7.2 Increment and Decrement Operators

[This section corresponds to K&R Sec. 2.8]

The assignment operators of the previous section let us replace v = v op e with v op= e, so that we didn't have to mention v twice. In the most common cases, namely when we're adding or subtracting the constant 1 (that is, when op is + or - and e is 1), C provides another set of shortcuts: the autoincrement and autodecrement operators. In their simplest forms, they look like this:

	++i		add 1 to i
	--j		subtract 1 from j
These correspond to the slightly longer i += 1 and j -= 1, respectively, and also to the fully ``longhand'' forms i = i + 1 and j = j - 1.

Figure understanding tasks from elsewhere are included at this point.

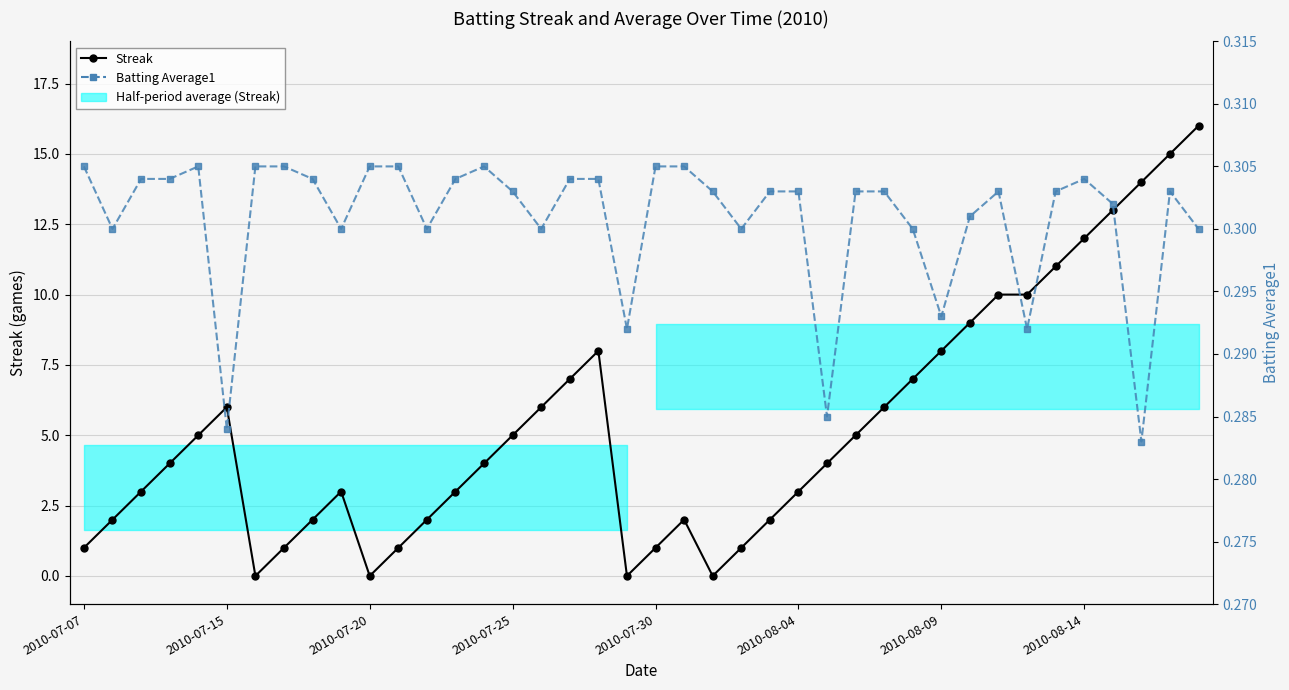

What are all the series names shown in the legend?

Streak, Batting Average1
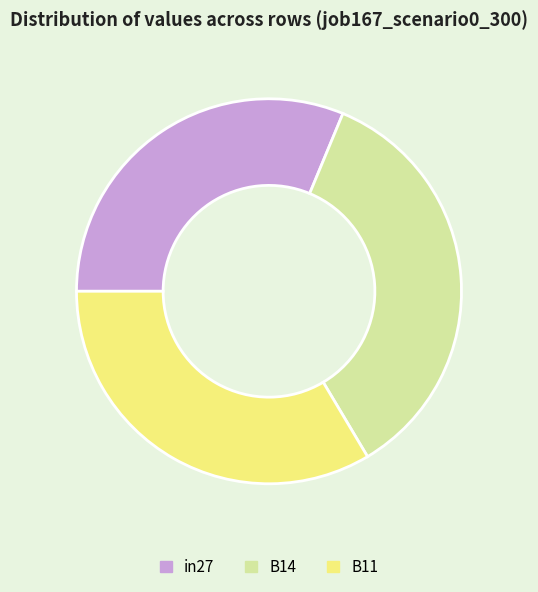

Which slice is the smallest?

in27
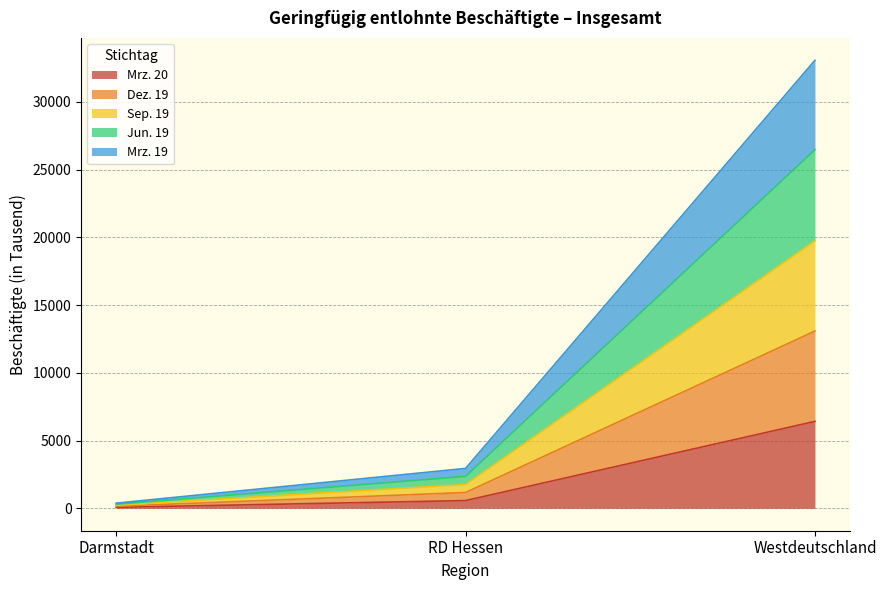

Which series has the largest range (max minus min)?

Jun. 19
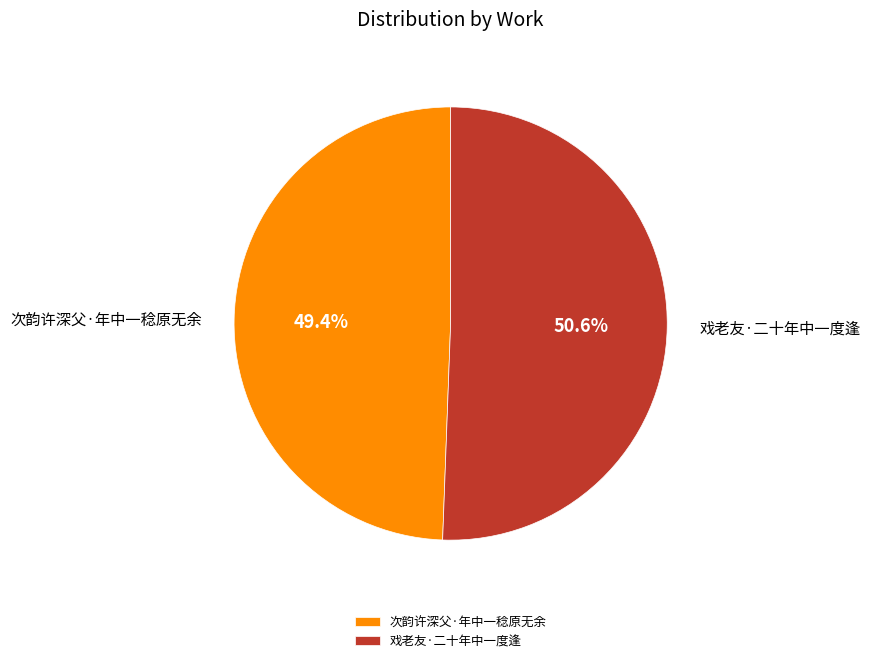

How much of the chart is everything except 戏老友·二十年中一度逢?

49.4%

The ++ and -- operators apply to one operand (they're unary operators). The expression ++i adds 1 to i, and stores the incremented result back in i. This means that these operators don't just compute new values; they also modify the value of some variable. (They share this property--modifying some variable--with the assignment operators; we can say that these operators all have side effects. That is, they have some effect, on the side, other than just computing a new value.)

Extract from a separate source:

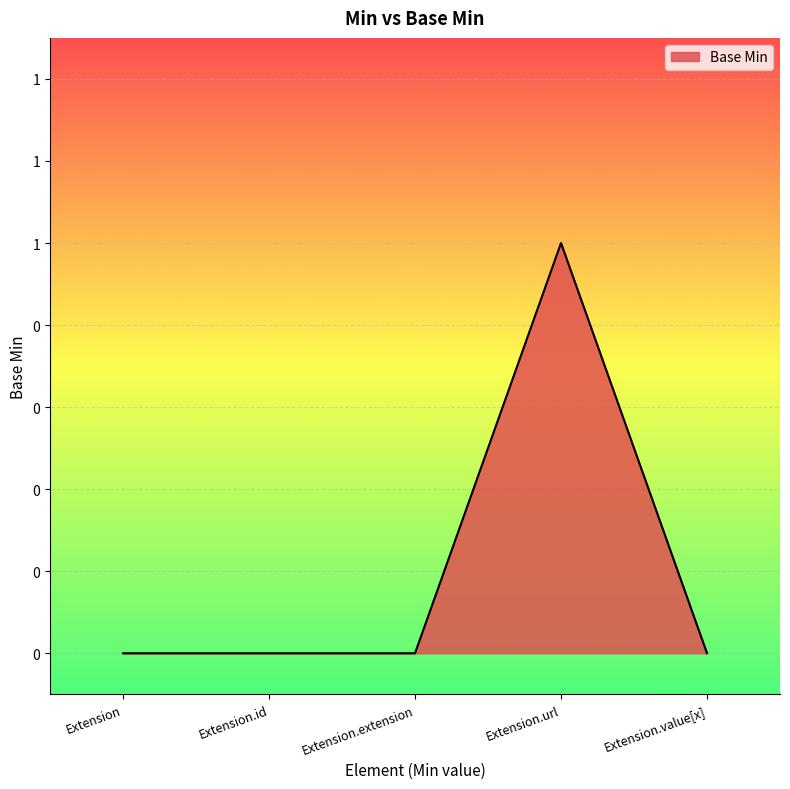

At which label is the value closest to 0?

Extension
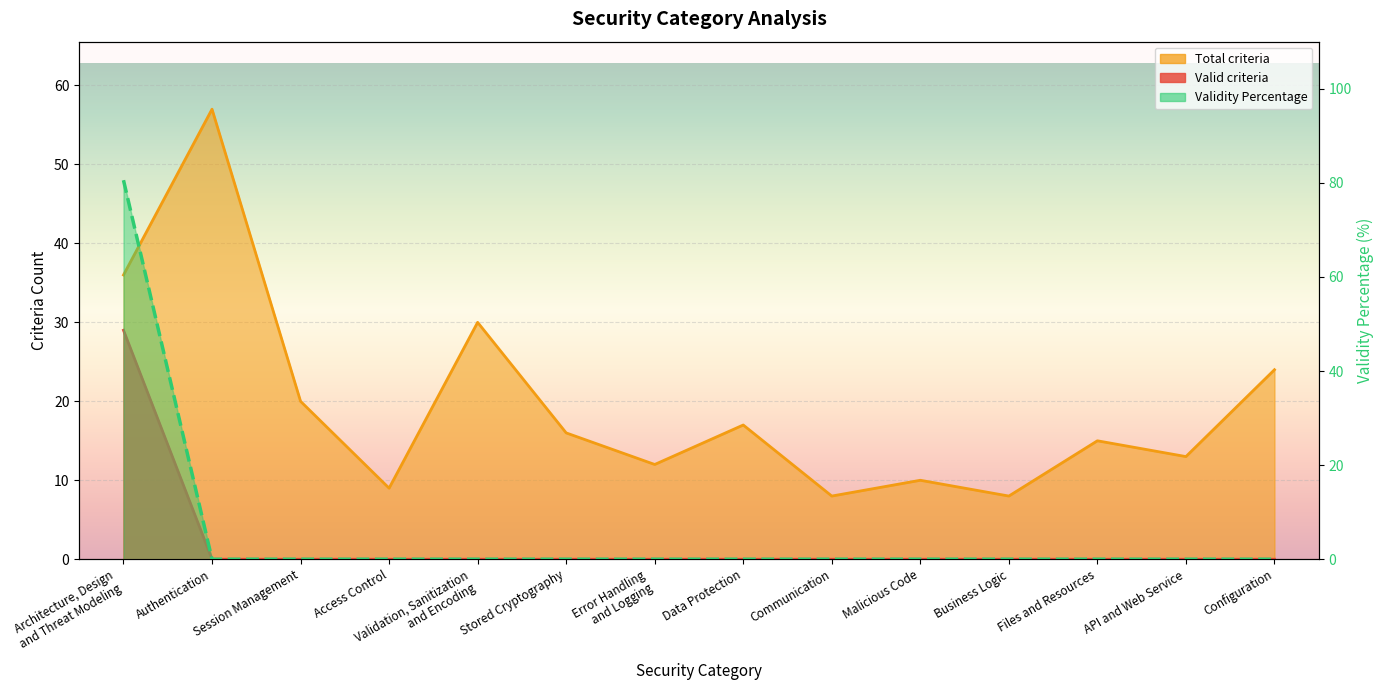

Reading right to left, what are all the values shown in this chart?

0.0	0.0	0.0	0.0	0.0	0.0	0.0	0.0	0.0	0.0	0.0	0.0	0.0	80.6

The incremented (or decremented) result is also made available to the rest of the expression, so an expression like

	k = 2 * ++i
means ``add one to i, store the result back in i, multiply it by 2, and store that result in k.'' (This is a pretty meaningless expression; our actual uses of ++ later will make more sense.)

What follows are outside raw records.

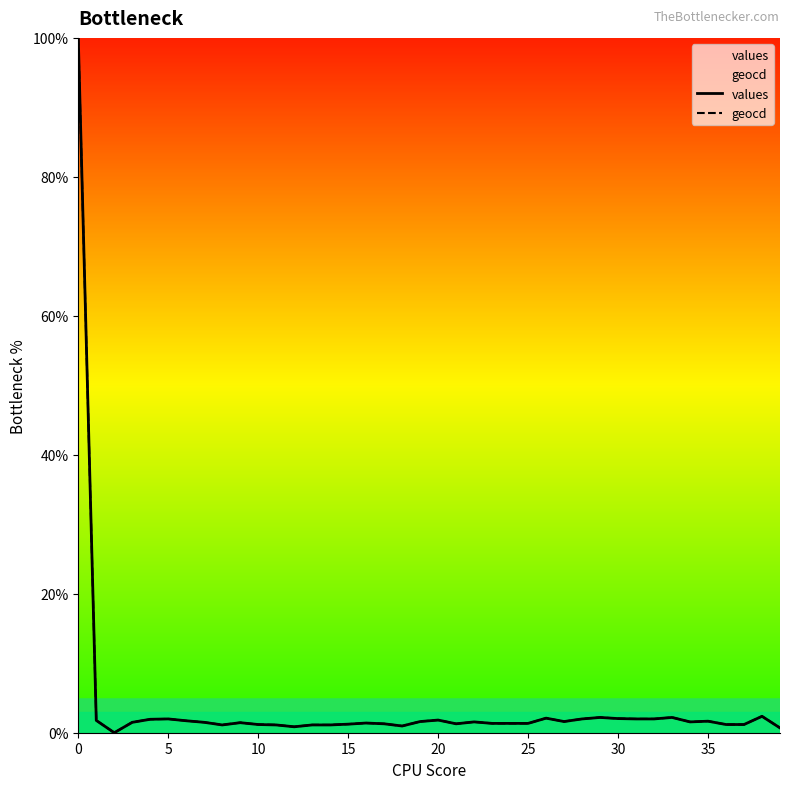

True or false: geocd and values intersect in this chart.

False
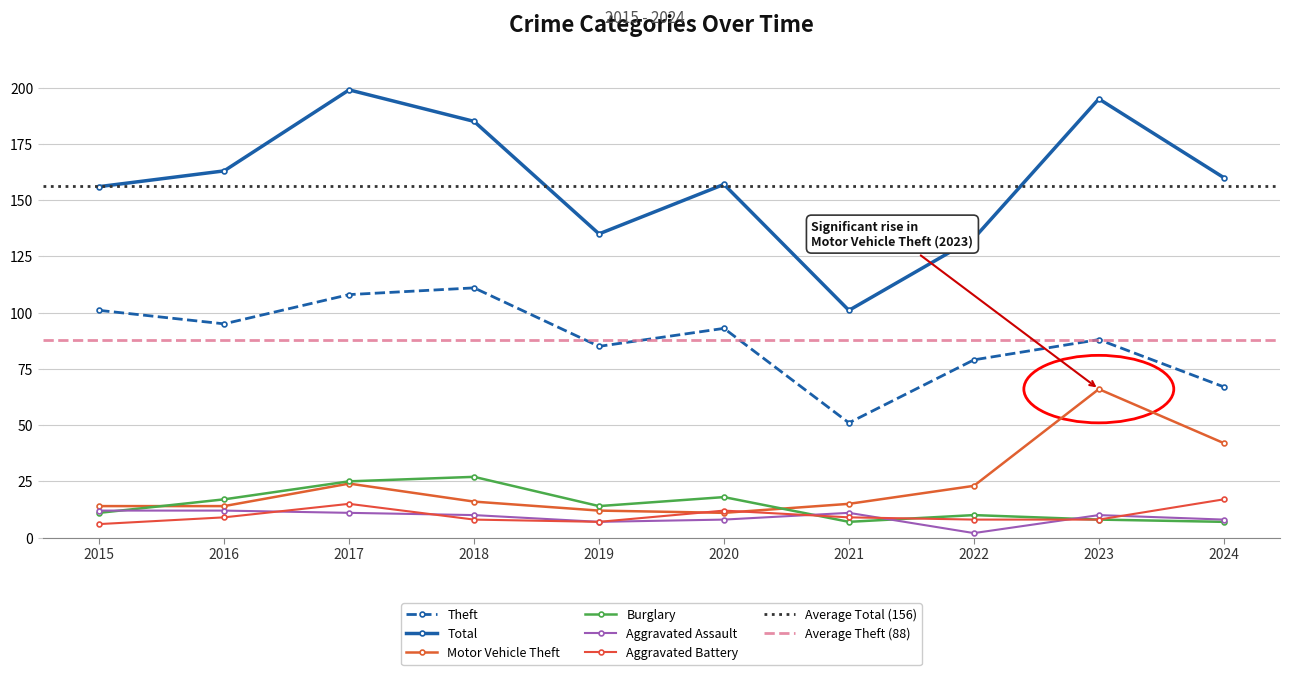

Reading right to left, list all the values displayed in this chart.

Theft: 67	88	79	51	93	85	111	108	95	101
Total: 160	195	133	101	157	135	185	199	163	156
Motor Vehicle Theft: 42	66	23	15	11	12	16	24	14	14
Burglary: 7	8	10	7	18	14	27	25	17	11
Aggravated Assault: 8	10	2	11	8	7	10	11	12	12
Aggravated Battery: 17	8	8	9	12	7	8	15	9	6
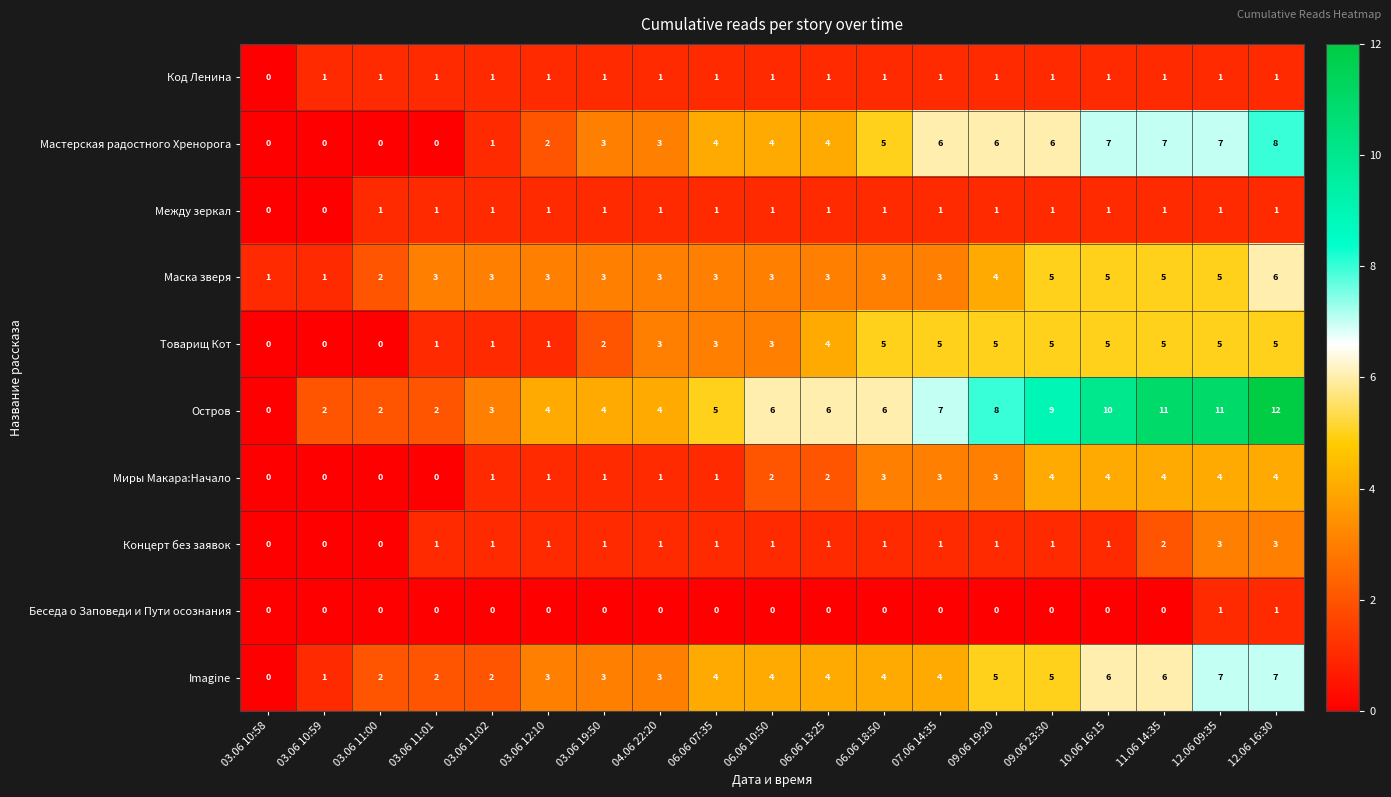

What is the difference between the maximum and minimum values in the Маска зверя series?

5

Both the ++ and -- operators have an unusual property: they can be used in two ways, depending on whether they are written to the left or the right of the variable they're operating on. In either case, they increment or decrement the variable they're operating on; the difference concerns whether it's the old or the new value that's ``returned'' to the surrounding expression. The prefix form ++i increments i and returns the incremented value. The postfix form i++ increments i, but returns the prior, non-incremented value. Rewriting our previous example slightly, the expression

	k = 2 * i++
means ``take i's old value and multiply it by 2, increment i, store the result of the multiplication in k.''

The distinction between the prefix and postfix forms of ++ and -- will probably seem strained at first, but it will make more sense once we begin using these operators in more realistic situations.

For example, our getline function of the previous chapter used the statements

	line[nch] = c;
	nch = nch + 1;
as the body of its inner loop. Using the ++ operator, we could simplify this to
	line[nch++] = c;
We wanted to increment nch after deciding which element of the line array to store into, so the postfix form nch++ is appropriate.

Notice that it only makes sense to apply the ++ and -- operators to variables (or to other ``containers,'' such as a[i]). It would be meaningless to say something like

The ++ operator doesn't just mean ``add one''; it means ``add one to a variable'' or ``make a variable's value one more than it was before.'' But (1+2) is not a variable, it's an expression; so there's no place for ++ to store the incremented result.

Another unfortunate example is

	i = i++;
which some confused programmers sometimes write, presumably because they want to be extra sure that i is incremented by 1. But i++ all by itself is sufficient to increment i by 1; the extra (explicit) assignment to i is unnecessary and in fact counterproductive, meaningless, and incorrect. If you want to increment i (that is, add one to it, and store the result back in i), either use
	i = i + 1;
	i += 1;
Don't try to use some bizarre combination.

Did it matter whether we used ++i or i++ in this last example? Remember, the difference between the two forms is what value (either the old or the new) is passed on to the surrounding expression. If there is no surrounding expression, if the ++i or i++ appears all by itself, to increment i and do nothing else, you can use either form; it makes no difference. (Two ways that an expression can appear ``all by itself,'' with ``no surrounding expression,'' are when it is an expression statement terminated by a semicolon, as above, or when it is one of the controlling expressions of a for loop.) For example, both the loops

	for(i = 0; i < 10; ++i)
		printf("%d\n", i);
	for(i = 0; i < 10; i++)
		printf("%d\n", i);
will behave exactly the same way and produce exactly the same results. (In real code, postfix increment is probably more common, though prefix definitely has its uses, too.)

In the preceding section, we simplified the expression

	a[d1 + d2] = a[d1 + d2] + 1;
from a previous chapter down to
	a[d1 + d2] += 1;
Using ++, we could simplify it still further to
	a[d1 + d2]++;
	++a[d1 + d2];
(Again, in this case, both are equivalent.)

We'll see more examples of these operators in the next section and in the next chapter.